Sayfa alıntısı:

↓↓↓

İlber Ortaylı

İlber Ortaylı

Tüm Yazıları

Önceki kuşaklar “Türkiya” derdi; hatta bizi okutan ortaokul, lise öğretmenlerinin bazılarından bu telaffuzu aldık. Gerçekten “Türkiye” diyenler, bir ara dilimizin ses uyumu kuralına uygun bu söyleyişi korumak için kanun yoluna müracaat ettiler; 1950’de TBMM’ye seçilen Nazlı Tlabar, bu konuda bir kanun teklif etti ve kabul edildi. Ama “Türkiye” şeklindeki telaffuz ve yazım zaten çoktan haritalarda ve kitaplarda kabul görmüştü.
Aslında ülkemizin böyle adlandırılması, tuhaftır ki bizim dedelerimizin değil, bu ülkeyi başlangıçtan beri çok iyi tanıyan İtalyanların işidir. Bizim dedelerimiz buraya “iklim-i Rum” derdi. Onların siyasi hedef ve misyonları Roma İmparatorluğu’nu ele geçirmekti. Anadolu toprağındaki Roma’yı yani Garplıların sonradan Bizans dedikleri imparatorluğu ele geçirmeye başlamakla elhak bu yolda da ilerlediler.

↑↑↑

Listelenen kayıtlar:
↓↓↓

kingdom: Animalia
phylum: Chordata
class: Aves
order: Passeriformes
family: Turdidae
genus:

↑↑↑

Görevin istediği: Türkiye adı üzerine yazının "Tüm Yazıları" ile "yolda da ilerlediler." arasındaki kısmını, iki uç da dahil olmak üzere, "haritalarda" yerine "atlaslarda" koyarak yeniden yazın.

Alıştırma çıktısı:
Tüm Yazıları

Önceki kuşaklar “Türkiya” derdi; hatta bizi okutan ortaokul, lise öğretmenlerinin bazılarından bu telaffuzu aldık. Gerçekten “Türkiye” diyenler, bir ara dilimizin ses uyumu kuralına uygun bu söyleyişi korumak için kanun yoluna müracaat ettiler; 1950’de TBMM’ye seçilen Nazlı Tlabar, bu konuda bir kanun teklif etti ve kabul edildi. Ama “Türkiye” şeklindeki telaffuz ve yazım zaten çoktan atlaslarda ve kitaplarda kabul görmüştü.
Aslında ülkemizin böyle adlandırılması, tuhaftır ki bizim dedelerimizin değil, bu ülkeyi başlangıçtan beri çok iyi tanıyan İtalyanların işidir. Bizim dedelerimiz buraya “iklim-i Rum” derdi. Onların siyasi hedef ve misyonları Roma İmparatorluğu’nu ele geçirmekti. Anadolu toprağındaki Roma’yı yani Garplıların sonradan Bizans dedikleri imparatorluğu ele geçirmeye başlamakla elhak bu yolda da ilerlediler.